▶ **Selected passage**
===
Share your dilemmas and get honest opinions from other Mumsnetters.

Calling my unborn baby they/them

1000 replies

Irish24 · 28/03/2025 03:19

I am keeping the gender a surprise and the amount of people that are confused when I refer to the baby as they/them’ is starting to aggravate me. I don’t like referring to them as ‘it’ or just ‘baby’. They/them is a word and has been going around for centuries. It also is a singular pronoun and does not always mean multiple. My friends say they can’t get their head around it. I don’t understand. I know they/them is a controversial topic these days and more people are perhaps finding out the gender. I still don’t find it confusing at all and it never even occurred to me that it would be. Anyone else experienced this or am I being over dramatic here? It’s just tiresome having to constantly explain to people, I don’t know the gender so that’s why I’m calling the baby ‘them/they’

OP posts:
Thread gallery
7
pearbottomjeans · 28/03/2025 06:44

FBGHHH67776 · 28/03/2025 03:30

Why don't you like refering to your baby as "baby"?

Edited

Because it’s very cringeworthy. ‘How’s baby today?’ EW! 🤢 You mean ‘the baby’, surely?
===
▶ **Exercise set**
a: Update the forum thread on calling an unborn baby they/them, starting at "FBGHHH67776 · 28/03/2025" and ending at "mean ‘the baby’, surely?", with "cringeworthy" changed to "embarrassing".
b: Go on with the forum thread on calling an unborn baby they/them from its last line.

▶ **Dataset entries**
===
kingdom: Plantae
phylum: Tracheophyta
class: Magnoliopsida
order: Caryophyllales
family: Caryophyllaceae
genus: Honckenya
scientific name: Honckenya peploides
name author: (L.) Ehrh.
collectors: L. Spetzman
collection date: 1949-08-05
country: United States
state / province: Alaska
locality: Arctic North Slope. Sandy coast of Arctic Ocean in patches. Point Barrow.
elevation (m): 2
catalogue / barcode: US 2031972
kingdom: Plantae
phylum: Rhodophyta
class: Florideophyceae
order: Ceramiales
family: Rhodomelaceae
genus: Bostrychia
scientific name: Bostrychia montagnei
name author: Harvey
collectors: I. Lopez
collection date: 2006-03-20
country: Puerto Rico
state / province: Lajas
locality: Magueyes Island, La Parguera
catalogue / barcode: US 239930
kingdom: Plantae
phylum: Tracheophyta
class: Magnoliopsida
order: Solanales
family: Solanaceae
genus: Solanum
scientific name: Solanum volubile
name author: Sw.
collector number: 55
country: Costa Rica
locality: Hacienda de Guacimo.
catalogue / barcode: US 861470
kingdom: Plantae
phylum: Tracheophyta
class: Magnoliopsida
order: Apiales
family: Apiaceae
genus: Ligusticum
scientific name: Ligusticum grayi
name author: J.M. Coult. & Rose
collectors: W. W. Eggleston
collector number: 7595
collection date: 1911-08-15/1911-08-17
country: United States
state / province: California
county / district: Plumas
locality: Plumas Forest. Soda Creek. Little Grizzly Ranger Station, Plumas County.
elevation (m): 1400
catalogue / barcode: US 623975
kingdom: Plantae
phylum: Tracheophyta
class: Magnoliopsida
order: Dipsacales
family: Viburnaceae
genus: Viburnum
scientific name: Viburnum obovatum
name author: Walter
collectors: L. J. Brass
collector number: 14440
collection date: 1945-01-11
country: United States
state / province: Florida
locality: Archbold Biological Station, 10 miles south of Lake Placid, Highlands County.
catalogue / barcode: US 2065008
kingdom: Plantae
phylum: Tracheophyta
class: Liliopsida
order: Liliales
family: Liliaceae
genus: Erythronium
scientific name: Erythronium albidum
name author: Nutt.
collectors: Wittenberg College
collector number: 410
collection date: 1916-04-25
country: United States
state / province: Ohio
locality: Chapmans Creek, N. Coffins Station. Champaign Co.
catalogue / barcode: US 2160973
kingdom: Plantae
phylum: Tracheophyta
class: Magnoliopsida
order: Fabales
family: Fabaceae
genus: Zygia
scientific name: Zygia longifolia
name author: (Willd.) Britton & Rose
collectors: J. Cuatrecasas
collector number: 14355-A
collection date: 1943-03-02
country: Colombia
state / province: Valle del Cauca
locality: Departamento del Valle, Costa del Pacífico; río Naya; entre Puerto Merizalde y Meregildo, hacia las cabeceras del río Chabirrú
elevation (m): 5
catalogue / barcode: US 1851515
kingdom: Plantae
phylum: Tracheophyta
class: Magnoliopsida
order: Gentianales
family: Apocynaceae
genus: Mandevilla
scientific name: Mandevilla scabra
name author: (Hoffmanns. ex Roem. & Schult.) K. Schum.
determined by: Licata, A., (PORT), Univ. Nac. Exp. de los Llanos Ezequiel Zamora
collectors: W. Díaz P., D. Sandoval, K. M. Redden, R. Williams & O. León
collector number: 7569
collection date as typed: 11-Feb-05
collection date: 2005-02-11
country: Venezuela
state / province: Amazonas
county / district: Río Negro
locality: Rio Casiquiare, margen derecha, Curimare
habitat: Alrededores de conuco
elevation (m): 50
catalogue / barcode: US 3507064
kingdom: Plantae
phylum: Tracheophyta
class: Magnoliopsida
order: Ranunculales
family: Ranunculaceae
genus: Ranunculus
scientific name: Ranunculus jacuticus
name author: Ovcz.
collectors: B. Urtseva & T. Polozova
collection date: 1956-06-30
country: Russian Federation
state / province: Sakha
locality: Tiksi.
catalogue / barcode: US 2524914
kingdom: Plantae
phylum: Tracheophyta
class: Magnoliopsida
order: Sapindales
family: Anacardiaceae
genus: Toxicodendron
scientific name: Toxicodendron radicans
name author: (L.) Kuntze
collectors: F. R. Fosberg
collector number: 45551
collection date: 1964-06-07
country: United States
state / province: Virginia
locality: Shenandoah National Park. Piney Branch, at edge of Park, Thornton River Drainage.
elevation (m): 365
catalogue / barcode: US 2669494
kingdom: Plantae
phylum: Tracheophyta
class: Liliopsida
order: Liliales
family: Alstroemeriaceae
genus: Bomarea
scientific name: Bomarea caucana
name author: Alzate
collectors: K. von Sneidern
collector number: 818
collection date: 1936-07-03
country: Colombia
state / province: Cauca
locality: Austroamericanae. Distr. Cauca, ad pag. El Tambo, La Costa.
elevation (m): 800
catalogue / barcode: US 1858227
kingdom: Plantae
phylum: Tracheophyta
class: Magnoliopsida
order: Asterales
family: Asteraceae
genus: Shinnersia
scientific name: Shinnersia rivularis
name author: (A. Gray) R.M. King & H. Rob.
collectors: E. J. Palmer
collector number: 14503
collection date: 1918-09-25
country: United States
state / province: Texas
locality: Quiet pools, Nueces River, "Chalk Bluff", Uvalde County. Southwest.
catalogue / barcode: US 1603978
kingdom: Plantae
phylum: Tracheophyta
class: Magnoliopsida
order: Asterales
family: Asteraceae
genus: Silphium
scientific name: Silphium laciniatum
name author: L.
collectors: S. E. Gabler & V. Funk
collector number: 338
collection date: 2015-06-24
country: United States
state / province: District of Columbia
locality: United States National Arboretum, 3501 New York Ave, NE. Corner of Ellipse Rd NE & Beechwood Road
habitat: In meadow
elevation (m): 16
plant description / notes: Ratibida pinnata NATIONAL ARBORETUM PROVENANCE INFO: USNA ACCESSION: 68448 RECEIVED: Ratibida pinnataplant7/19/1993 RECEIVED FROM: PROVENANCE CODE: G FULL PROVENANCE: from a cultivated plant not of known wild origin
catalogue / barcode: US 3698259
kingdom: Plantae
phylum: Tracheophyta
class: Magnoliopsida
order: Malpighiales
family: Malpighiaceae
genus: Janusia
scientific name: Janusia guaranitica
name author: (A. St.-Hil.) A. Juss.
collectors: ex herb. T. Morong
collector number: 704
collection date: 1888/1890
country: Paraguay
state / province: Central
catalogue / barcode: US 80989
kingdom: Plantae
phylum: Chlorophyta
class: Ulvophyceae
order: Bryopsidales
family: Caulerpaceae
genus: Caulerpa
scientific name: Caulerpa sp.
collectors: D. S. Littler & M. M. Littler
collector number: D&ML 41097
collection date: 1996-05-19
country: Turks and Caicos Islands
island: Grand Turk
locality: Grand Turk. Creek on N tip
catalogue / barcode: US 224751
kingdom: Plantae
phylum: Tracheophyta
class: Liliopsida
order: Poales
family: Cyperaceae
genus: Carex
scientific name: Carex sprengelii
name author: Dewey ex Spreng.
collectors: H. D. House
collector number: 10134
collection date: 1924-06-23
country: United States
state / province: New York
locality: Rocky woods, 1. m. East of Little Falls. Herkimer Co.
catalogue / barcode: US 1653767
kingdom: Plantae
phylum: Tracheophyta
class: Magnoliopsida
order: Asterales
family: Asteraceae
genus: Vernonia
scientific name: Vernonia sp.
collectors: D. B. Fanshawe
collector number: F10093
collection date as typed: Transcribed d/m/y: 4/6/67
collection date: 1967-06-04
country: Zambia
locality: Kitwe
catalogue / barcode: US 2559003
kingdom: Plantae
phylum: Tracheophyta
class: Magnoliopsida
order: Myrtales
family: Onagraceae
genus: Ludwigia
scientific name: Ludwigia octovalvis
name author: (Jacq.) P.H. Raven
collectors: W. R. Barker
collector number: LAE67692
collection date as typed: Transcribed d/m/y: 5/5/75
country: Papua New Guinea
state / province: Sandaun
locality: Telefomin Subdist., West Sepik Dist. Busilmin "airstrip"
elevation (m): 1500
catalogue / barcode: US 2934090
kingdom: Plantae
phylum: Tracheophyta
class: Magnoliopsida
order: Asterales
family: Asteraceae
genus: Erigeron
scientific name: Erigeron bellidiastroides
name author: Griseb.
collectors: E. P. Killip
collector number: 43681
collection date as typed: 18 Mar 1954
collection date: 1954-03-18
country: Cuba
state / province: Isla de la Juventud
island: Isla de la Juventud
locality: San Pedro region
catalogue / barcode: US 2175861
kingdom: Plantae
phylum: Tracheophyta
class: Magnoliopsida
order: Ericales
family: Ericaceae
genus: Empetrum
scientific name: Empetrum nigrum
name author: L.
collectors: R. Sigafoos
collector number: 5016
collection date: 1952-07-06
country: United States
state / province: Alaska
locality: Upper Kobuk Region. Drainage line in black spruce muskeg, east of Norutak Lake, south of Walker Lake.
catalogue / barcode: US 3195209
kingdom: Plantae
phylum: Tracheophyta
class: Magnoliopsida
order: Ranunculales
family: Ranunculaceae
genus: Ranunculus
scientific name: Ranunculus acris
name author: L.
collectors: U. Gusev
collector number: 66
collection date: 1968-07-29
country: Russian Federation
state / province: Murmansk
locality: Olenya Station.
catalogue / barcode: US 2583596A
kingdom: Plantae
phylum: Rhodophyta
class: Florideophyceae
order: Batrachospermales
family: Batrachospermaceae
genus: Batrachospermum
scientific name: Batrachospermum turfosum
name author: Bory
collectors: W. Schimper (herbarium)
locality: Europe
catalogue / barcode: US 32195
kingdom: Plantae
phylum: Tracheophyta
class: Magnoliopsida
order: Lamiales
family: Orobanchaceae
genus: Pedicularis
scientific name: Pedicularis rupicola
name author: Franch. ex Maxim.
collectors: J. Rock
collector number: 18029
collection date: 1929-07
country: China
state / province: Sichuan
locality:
===
▶ **Results of the exercise**
a:
FBGHHH67776 · 28/03/2025 03:30

Why don't you like refering to your baby as "baby"?

Edited

Because it’s very embarrassing. ‘How’s baby today?’ EW! 🤢 You mean ‘the baby’, surely?

b:
OP I was a ‘they’/‘the baby’ person too with my first. It is a bit clumsy. But over soon enough! (Found out with my other 2 so no need for the they/them) Definitely had the same thoughts, a few people thought I meant I was having twins.

Onlyvisiting · 28/03/2025 06:44

Using they when the gender is unknown has been commonplace for ever. It's inly with the recent hate campaign that anyone will notice or think it is making a point.
Carry right on OP, it will weed the arseholse out your friends list nicely........
And fyi everyone- pronouns are not new. Unless you refer to yourself and everyone as an object in conversation? We all use pronouns.

But seriously. I do find referring to someone as they a certain times as they to be hard to get my tongue around. I think it's a situation where I would expect it to be known it feels odd. (But I give zero shuts and would get over it if I actually knew anyone who used it)

But in the case of unknown, like 'whos at the door? I don't know, I'll see what they want'
it is completely uncontroversial and not new, I wouldn't bat an eye.

Coconutter24 · 28/03/2025 06:45

This reply has been deleted

This has been deleted by MNHQ for breaking our Talk Guidelines.

The maximum time this will go on for is 9 months until they know if the baby is a girl or boy

CarrotShake · 28/03/2025 06:45

It does sound odd in this context. I think it’s because the singular they is used when something is of an unknown quantity. So you could easily say ‘I heard someone downstairs, when I came down they ran out of the back door.’

But in this case, the baby isn’t so abstract, therefore using ‘they’ suggests more than one. If you said ‘the appointment went well, the midwife said they are developing nicely’ it immediately sounds like you are having twins.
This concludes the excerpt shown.